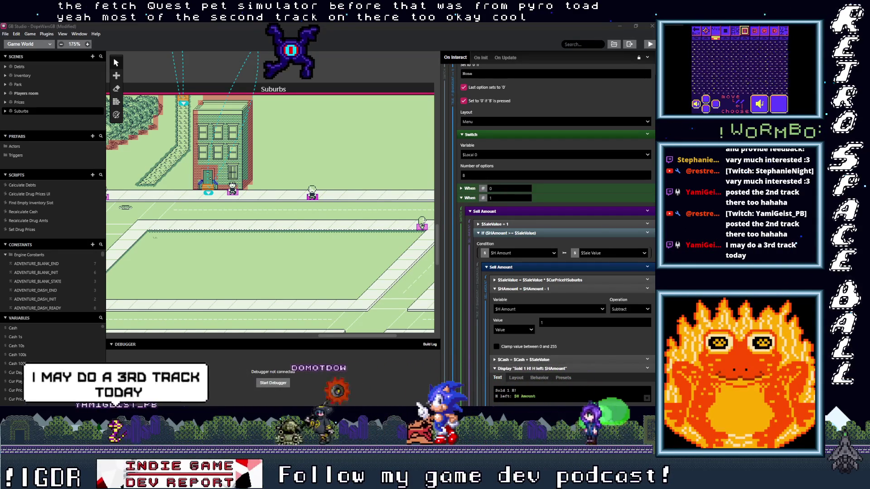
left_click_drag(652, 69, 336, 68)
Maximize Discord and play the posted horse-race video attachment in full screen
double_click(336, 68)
○ ○ ○ ○ ○ ○ ○
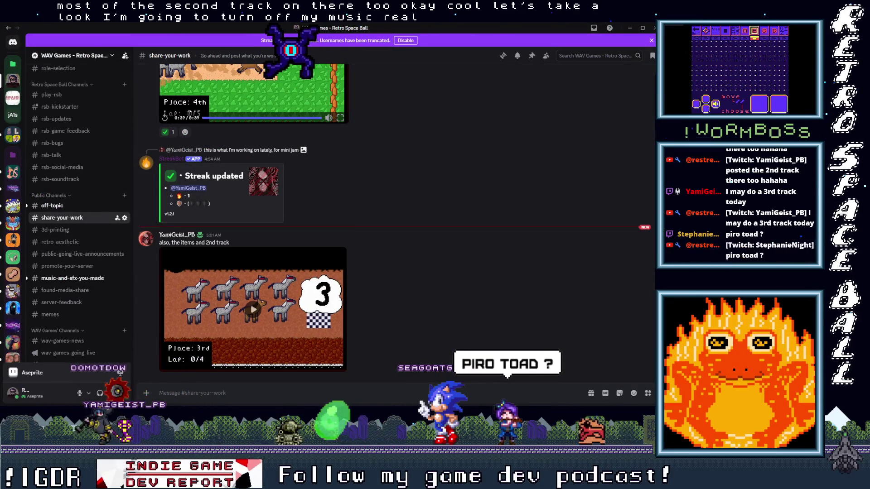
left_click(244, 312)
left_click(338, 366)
○ ○ ○ ○ ○ ○ ○
▶ _Assignment_: Would you print exactly and only the lines of the material above that run from the line with "left_click_drag(652, 69, 336, 68)" through the line with "double_click(336, 68)", both included?

▶ _Result of this exercise_:
left_click_drag(652, 69, 336, 68)
Maximize Discord and play the posted horse-race video attachment in full screen
double_click(336, 68)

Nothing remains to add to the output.